Soulignons seulement, comme nous l’invite à penser la publication de ses lettres inédites, que l’intime (maladie et absence amoureuse) n’est sans doute pas étranger à son suicide.
L’auteur le dit lui-même, à peu près en ces termes, le lecteur espère son lot de viande bien saignante. Il cannibalise les souffrances de l’écrivain, s’en repaît et s’en délecte comme on se partage la corde d’un pendu, on s’inquiète à demi-mots de vérifier le mythe de la mandragore.
On pourrait rêver d’une critique par immersion. À ce titre, on émaille son cénotaphe de collages de Crevel. Autant de trouées dont on se refuse à préciser la source. Des percées d’une pensée qui survient au hasard de ce qui en revient. Capturer seulement ce qui reste par un décalage délibéré…
La prétention de prendre à rebours l’image de Crevel. On commence ainsi. Atteindre alors l’avers d’une même médaille quand, pour ce surréaliste décisif, les contraires et contradictions ne se posent qu’en vue de leur réconciliation. Un poète peu connu. Peut-être. Plutôt un nom porteur d’une mythologie encombrante.
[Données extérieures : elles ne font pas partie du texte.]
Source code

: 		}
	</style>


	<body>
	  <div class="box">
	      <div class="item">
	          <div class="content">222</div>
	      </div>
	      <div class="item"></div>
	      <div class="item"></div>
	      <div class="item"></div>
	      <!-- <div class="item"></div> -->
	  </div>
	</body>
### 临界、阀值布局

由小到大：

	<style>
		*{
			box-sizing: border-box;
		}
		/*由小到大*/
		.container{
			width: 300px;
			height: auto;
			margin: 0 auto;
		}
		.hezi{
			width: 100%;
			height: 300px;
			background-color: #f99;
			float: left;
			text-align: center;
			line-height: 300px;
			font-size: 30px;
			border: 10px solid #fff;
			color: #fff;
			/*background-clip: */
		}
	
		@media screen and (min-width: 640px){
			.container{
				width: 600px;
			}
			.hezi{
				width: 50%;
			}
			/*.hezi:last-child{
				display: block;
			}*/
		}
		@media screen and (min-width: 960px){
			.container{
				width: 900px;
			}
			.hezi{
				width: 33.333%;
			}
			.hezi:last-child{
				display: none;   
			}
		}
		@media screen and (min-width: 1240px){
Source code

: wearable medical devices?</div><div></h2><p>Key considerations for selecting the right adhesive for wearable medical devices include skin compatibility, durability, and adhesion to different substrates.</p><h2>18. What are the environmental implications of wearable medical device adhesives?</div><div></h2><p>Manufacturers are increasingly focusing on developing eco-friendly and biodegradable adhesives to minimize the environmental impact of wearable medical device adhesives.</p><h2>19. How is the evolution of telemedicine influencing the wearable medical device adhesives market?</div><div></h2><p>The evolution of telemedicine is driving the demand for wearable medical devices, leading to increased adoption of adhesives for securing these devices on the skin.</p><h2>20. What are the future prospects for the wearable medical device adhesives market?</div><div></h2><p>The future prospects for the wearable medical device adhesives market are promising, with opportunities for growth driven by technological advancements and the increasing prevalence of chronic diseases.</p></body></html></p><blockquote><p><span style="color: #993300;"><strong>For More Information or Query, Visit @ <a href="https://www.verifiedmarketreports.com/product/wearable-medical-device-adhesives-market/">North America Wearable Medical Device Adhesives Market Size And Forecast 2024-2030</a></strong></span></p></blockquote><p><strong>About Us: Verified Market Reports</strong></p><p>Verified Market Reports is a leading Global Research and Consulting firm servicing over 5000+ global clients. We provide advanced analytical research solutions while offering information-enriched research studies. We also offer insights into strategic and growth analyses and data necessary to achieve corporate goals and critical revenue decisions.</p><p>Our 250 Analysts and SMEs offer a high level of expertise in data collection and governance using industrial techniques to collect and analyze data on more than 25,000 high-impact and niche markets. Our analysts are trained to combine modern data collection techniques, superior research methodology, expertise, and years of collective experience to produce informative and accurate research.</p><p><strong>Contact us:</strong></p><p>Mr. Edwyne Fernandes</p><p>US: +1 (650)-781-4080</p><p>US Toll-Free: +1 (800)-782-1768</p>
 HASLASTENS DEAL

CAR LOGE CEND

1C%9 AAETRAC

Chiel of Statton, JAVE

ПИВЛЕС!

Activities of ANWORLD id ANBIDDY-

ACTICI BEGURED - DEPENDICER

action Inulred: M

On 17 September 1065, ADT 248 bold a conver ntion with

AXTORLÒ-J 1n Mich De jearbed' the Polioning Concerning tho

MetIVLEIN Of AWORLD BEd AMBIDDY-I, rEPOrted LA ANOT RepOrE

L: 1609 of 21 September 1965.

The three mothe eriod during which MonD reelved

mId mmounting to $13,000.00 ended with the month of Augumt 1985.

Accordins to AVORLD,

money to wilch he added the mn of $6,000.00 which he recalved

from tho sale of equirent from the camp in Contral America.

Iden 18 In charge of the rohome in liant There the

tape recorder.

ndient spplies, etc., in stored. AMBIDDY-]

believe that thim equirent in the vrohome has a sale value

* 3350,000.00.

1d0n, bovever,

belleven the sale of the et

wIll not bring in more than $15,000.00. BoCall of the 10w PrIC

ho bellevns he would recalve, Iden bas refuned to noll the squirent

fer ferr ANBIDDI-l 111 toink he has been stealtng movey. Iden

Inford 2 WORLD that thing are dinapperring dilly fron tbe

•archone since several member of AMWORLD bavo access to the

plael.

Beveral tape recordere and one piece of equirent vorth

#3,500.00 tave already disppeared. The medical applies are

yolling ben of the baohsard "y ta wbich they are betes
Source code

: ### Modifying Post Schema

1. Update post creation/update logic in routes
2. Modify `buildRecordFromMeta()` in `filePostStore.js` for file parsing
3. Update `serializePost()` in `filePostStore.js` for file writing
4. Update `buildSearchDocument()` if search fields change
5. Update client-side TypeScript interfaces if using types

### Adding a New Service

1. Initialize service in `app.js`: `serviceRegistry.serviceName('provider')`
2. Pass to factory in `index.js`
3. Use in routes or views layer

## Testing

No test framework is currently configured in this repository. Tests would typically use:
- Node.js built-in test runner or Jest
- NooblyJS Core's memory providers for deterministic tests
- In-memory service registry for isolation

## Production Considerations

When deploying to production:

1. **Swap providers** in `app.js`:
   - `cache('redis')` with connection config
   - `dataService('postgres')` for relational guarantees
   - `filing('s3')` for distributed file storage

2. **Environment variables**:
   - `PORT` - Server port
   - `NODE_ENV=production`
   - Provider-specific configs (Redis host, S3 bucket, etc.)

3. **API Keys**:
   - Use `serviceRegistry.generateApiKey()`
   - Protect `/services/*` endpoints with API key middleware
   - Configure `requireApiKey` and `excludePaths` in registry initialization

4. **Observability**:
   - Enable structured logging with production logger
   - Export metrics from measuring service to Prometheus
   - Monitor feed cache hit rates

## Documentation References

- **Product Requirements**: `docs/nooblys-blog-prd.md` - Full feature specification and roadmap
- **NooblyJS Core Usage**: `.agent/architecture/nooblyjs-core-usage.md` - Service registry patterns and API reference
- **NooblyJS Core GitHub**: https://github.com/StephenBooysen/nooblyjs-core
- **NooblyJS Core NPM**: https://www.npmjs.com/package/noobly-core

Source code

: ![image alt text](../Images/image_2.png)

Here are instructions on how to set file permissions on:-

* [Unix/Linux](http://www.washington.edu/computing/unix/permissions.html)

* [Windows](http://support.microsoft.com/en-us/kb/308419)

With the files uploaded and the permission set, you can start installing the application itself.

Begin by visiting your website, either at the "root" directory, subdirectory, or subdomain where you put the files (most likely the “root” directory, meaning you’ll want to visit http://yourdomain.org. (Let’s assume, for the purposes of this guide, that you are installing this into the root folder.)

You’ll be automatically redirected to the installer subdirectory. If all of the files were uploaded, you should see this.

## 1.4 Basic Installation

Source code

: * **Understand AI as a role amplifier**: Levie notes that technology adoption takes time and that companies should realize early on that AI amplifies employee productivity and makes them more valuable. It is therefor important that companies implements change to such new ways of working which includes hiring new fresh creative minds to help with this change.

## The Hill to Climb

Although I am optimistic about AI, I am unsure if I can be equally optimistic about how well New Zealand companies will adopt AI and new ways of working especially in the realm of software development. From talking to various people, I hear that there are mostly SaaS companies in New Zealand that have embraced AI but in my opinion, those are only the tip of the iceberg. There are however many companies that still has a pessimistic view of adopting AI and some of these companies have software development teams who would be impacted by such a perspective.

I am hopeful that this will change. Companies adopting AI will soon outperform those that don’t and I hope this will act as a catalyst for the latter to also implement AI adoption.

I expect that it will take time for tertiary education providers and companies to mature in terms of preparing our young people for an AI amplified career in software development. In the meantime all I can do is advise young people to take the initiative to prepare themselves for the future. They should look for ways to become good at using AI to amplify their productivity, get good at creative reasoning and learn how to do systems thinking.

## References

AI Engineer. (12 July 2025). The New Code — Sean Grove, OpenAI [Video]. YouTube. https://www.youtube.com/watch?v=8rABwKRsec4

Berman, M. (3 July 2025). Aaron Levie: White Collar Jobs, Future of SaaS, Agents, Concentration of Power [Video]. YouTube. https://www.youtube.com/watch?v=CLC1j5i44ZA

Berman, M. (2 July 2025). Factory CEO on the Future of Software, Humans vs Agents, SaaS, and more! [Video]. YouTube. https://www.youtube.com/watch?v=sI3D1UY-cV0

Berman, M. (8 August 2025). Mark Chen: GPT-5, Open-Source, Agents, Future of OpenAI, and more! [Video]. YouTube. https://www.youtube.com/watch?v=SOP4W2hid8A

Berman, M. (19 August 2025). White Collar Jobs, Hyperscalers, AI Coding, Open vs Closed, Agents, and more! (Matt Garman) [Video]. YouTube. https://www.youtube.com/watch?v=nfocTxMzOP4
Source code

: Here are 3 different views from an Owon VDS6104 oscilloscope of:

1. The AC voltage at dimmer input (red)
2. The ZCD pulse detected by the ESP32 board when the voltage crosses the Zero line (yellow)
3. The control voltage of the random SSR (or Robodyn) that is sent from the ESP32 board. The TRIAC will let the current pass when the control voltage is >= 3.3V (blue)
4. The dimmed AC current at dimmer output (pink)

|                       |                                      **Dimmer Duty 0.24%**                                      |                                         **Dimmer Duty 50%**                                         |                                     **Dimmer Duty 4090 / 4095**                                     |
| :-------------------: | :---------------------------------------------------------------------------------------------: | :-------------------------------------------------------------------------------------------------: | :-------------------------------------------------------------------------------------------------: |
Convoquer aujourd’hui son fantôme aidera à décoller ces oripeaux imagés : dédramatiser, lui rendre sa vie en ses contradictions « essentielles » pour se placer dans sa sémantique.
[...] Crevel reste l’auteur de cette revendication radicale d’une « solitude essentielle ». Un temps pour soi qui ne soit régi par aucune présence fût-elle futilement culturelle. Mais entendons cette aspiration à laquelle la maladie donnera des montagneux échos, dans le contrebalancement d’une mondanité toujours entretenue (d’après le peu qu’on en sache) avec une politesse exquise.
Même si vous ignorez tout du surréalisme (lisez alors" Déjà-jadis", de "Dada à l’espace abstrait" de l’indispensable Georges Ribemont-Dessaignes), vous connaissez les jeux de salons divinatoires dans lequel le surréalisme s’est abîmé.
Crevel multiplie les apparitions de ses intuitions suicidaires pour moquer leurs ressemblances, invalider leur fatalité qui réclame une pitié dont il ne voulait pas.
[...] pour continuer à s’égarer dans des affleurements par strates, rappeler comment la si plurielle Leila de Détours s’inspire de Marcelle Sauvageot, une amie de Crevel et une des présences les plus discrètement émouvantes de la littérature française. Occasion d’un ultime et hasardeux rapprochement : elle aussi son cadavre fut recouvert d’un remords catholique, une récupération à laquelle Crevel laisse moins de prise.